**Text passage:**

[Start of section]

The Iranian Revolution of 1979 is an even that is poorly understood in the West. That is because it is a complex mixture of twentieth-century Cold War politics, a modern strain of political Islam, and both these elements mixed with a Persian culture thousands of years old that predates the great monotheistic religions.
This article will look at the origins of Persian culture, the events that led to the Iranian revolution, and the fall-out that still affects international politics in the twenty-first century.
The Persian Empire
The one thing anyone who believes in the historical account of the Old Testament knows about Iran is that the Persian Empire, created 2,500 years ago under Cyrus and Darius the Great, was an empire that largely had a positive effect on the ancient Near East. It allowed the exiled Jews to return home from Babylon and rebuild their temple in Jerusalem. In the seventh century, however, the Persian Empire collapsed, and the land that is now Iran became a Shiite Muslim domain—and it has remained thus for thirteen and a half centuries. Unlike Saudi Arabia, which did not exist until Abdulaziz ibn Saud crated it after World War I, Iran has been a coherent nation-state for more than five hundred years.

[End of section]

**Provided records:**
[Start of section]

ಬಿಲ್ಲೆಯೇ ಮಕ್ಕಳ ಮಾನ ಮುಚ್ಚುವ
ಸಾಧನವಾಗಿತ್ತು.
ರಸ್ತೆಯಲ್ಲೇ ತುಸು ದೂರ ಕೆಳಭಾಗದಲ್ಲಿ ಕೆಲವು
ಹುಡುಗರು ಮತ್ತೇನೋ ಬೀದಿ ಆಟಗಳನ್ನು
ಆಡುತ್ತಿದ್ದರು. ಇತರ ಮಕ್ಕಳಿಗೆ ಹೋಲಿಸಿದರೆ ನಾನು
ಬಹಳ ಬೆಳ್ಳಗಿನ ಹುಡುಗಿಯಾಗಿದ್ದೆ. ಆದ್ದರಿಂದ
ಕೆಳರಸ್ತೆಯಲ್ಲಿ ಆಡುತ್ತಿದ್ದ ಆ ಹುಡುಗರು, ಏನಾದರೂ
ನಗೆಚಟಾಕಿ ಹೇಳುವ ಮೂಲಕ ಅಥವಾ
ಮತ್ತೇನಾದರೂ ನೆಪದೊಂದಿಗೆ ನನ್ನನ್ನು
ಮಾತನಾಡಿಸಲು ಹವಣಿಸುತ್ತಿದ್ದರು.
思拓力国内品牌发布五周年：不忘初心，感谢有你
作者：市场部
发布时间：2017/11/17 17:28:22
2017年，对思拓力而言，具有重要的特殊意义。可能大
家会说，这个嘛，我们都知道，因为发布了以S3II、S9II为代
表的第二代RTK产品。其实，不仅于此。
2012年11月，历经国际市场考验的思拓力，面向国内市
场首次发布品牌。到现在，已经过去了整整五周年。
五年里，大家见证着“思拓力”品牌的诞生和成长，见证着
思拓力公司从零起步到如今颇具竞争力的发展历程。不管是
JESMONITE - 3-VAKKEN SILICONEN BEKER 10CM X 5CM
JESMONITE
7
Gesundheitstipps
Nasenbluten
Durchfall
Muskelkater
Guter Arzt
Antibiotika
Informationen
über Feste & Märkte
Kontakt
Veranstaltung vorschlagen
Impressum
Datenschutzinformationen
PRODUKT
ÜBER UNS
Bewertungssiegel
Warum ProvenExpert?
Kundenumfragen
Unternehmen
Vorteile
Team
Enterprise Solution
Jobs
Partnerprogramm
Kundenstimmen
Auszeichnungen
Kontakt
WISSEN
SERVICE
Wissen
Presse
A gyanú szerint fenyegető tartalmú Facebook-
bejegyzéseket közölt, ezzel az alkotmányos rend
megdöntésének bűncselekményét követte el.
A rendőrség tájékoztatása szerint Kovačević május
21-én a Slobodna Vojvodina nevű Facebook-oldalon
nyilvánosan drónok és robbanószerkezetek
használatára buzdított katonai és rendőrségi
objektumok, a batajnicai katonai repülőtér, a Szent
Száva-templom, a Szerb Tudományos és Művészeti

[End of section]

**Work to complete:**
1) In the article on the Iranian Revolution, for how long has Iran been a coherent nation-state?
2) Please carry on the article on the Iranian Revolution, starting right after its last sentence.

**Answers in order:**
1) More than five hundred years.

2)
The Persians suffered under Mongol onslaught, but under the Safavid dynasty from 1501 to 1736,it was ruled by emperors known as shahs, Persia was one of the dozen or so empires that among them controlled nearly the entire human race. Under later dynasties after the Safavids, the Persians/Iranians were less formidable, but they maintained their independence proudly throughout. They were one of only a handful of nations in the Middle East and Asia to do so in the face of the global sweep of the great high-tech empires of the Western world.
Clash of empires: U.S. vs. Britain
Iran was a backwater through the nineteenth century. In 1908 its centuries of quietude ended with the discovery of significant reserves of oil Within four years, the dynamic and visionary young Winston Churchill, then first lord of the admiralty, had set up the Anglo-Iranian Oil Company to secure and develop Iran’s oil reserves as a reliable strategic fuel reserve for his navy, then still the strongest in the world. Anglo-Iranian Oil is still around today, having changed its name to British Petroleum (and now simply BP). And Churchill’s bold move, done to secure the oil to power the turbine engines of Britain’s revolutionary Queen Elizabeth–class battleships, became one of the handful of government initiatives that ever turned a fat profit for the taxpayer. For the next forty years, the British taxpayer and Anglo-Iranian’s shareholders made tremendous money from their Iranian operations. Iran retained its political independence and the British pretty much ignored domestic developments as long as they could develop and extract the oil.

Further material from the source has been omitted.